The Associated Press is reporting that the possible Foxconn deal will cost the state and local governments sales tax revenue:

What’s more, borrowing for the interstate rebuild would leave the state on the hook for $408.3 million in interest and the sales tax exemption would cost the state $139 million.

If Foxconn builds the plant in Kenosha County, the local sales tax exemption would cost that county about $13.9 million. Neighboring Racine County doesn’t have a county sales tax, but the county is part of the stadium district that collects a 0.1 percent sales tax to support Miller Park, the Milwaukee Brewers’ home. The local exemption would cost the district about $2.78 million in revenue.

The fiscal bureau also noted that Foxconn’s presence in the state could have substantial benefits.

Let’s set aside that the “interstate rebuild” is the I-94 north-south project, and lawmakers were already haggling over a way to make that project happen before the Foxconn facility, “Wisconn Valley,” was announced.

The supposed “cost” of the sales tax exemptions are non-existent. Those hypothetical sales tax collections would only be possible if the Foxconn incentive package goes through. If there is no Foxconn development, no “Wisconn Valley,” then the economic activity that generates the sales taxes doesn’t occur.

So it’s impossible for the money to be lost to those government bodies. They never had the money in the first place.

However, the Legislative Audit Bureau memo that prompted the AP story also specifically says it cannot account for all of the economic effects of the Foxconn deal.

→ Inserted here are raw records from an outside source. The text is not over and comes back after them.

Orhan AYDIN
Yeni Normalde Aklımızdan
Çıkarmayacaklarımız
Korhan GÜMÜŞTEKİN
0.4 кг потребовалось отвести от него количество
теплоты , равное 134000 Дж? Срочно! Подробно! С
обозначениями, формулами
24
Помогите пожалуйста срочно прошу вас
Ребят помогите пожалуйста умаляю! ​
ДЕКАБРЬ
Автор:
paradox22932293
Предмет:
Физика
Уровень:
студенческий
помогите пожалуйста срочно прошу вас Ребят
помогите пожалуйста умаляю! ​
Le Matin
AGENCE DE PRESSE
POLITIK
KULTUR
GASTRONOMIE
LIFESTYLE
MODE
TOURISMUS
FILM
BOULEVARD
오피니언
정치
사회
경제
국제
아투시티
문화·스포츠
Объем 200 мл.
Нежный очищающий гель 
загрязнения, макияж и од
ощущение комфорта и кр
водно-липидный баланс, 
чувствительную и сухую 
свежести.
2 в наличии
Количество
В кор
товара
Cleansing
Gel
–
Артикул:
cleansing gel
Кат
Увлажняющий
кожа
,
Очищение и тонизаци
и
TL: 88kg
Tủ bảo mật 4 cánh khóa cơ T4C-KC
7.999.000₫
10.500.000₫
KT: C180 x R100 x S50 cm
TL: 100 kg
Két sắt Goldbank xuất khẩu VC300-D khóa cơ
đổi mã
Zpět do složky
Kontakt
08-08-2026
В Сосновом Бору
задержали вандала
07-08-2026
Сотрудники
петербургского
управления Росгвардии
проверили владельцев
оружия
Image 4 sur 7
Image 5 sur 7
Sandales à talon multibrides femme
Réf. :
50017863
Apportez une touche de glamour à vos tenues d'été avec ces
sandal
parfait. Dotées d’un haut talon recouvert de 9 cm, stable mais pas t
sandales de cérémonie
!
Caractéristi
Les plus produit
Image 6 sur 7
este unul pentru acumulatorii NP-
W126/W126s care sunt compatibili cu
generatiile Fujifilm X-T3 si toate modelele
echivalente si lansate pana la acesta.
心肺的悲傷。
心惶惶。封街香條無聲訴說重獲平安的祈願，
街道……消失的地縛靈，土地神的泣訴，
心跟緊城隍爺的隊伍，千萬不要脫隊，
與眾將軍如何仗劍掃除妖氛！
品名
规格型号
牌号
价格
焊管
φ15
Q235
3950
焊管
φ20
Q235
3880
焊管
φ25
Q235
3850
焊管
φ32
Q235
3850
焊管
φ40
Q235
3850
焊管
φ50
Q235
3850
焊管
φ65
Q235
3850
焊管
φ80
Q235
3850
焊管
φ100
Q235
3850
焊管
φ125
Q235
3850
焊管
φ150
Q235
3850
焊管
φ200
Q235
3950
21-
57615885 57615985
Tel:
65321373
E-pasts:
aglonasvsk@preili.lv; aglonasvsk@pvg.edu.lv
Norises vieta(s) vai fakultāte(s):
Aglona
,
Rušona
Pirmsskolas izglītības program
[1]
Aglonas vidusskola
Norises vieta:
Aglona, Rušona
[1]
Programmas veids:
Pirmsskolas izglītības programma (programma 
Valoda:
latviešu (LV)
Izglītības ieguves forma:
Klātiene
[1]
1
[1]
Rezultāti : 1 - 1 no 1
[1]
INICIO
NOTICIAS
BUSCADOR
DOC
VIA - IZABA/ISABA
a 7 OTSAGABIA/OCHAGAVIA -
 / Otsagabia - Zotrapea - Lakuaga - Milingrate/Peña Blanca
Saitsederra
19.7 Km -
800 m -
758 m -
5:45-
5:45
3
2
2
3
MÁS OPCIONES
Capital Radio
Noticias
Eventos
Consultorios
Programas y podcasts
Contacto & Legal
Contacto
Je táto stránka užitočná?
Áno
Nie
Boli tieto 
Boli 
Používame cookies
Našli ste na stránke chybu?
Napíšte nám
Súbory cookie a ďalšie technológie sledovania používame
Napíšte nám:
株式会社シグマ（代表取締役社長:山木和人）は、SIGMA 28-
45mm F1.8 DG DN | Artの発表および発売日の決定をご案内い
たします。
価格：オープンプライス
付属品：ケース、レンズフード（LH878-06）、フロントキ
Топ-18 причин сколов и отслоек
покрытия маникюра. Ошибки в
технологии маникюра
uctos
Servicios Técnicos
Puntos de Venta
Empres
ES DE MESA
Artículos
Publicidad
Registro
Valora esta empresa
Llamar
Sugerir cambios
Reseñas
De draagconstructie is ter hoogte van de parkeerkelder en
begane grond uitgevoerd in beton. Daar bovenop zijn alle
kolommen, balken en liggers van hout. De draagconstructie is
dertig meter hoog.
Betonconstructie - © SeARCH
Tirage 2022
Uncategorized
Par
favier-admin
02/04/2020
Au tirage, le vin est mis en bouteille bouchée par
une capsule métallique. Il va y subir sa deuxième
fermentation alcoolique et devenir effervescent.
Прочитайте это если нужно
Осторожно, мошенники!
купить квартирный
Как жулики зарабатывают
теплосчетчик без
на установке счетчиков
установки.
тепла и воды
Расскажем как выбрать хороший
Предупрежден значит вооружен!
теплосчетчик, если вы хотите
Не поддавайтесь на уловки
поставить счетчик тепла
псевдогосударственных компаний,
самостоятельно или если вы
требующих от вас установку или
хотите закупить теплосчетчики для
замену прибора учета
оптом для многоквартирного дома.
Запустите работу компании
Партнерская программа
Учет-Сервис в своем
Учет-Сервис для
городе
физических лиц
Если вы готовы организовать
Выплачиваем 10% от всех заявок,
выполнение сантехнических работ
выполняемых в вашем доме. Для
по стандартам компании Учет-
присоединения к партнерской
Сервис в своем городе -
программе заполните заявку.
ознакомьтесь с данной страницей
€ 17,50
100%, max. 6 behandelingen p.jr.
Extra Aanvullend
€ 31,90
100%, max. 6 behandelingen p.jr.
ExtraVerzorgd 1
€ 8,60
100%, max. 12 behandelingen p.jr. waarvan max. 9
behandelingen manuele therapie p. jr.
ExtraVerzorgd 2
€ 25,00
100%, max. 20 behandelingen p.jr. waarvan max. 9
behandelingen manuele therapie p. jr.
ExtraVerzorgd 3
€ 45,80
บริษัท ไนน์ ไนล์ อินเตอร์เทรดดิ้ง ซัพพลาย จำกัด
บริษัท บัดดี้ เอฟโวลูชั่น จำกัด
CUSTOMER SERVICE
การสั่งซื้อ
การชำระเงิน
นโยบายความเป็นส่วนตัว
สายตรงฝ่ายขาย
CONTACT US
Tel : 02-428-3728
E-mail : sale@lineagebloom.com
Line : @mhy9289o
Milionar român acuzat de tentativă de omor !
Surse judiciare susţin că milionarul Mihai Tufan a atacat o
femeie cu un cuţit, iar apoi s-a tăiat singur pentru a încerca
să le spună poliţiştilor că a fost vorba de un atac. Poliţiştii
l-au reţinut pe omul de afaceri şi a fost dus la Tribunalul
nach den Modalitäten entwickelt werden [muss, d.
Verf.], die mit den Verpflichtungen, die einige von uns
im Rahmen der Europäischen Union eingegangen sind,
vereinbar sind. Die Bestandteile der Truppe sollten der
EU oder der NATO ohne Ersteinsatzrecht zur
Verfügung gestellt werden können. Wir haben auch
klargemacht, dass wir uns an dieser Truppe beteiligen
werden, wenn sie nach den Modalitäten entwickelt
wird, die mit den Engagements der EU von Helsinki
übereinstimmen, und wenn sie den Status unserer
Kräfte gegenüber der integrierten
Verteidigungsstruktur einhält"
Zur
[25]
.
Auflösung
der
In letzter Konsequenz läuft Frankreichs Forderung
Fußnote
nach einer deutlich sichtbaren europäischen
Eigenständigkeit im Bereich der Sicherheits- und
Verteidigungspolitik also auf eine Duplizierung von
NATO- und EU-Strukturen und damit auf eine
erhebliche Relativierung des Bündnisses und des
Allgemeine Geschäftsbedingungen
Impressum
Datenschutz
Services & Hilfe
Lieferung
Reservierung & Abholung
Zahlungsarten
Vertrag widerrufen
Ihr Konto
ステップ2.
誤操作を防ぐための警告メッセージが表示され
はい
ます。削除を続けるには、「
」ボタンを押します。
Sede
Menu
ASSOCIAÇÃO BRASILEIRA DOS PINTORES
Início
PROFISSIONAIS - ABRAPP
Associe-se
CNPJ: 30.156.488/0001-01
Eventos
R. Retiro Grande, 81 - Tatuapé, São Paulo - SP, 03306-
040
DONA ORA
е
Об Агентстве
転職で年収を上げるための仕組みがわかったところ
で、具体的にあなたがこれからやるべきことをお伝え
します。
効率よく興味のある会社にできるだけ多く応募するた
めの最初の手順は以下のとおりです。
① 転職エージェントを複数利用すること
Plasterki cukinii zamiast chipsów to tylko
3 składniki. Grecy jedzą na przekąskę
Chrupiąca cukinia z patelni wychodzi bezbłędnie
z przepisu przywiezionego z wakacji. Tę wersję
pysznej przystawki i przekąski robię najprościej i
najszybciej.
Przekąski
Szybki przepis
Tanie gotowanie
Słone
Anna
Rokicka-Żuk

So it’s likely that rather than “lose” sales tax revenue, Kenosha County, the Miller Park stadium district and the state of Wisconsin will actually gain sales tax revenue as a result of the new economic activity.

Unfortunately, by reporting the “lost” sales tax income as if it is an actual loss, the Associated Press is giving the false impression that the cost of the Foxconn deal is greater than it actually is.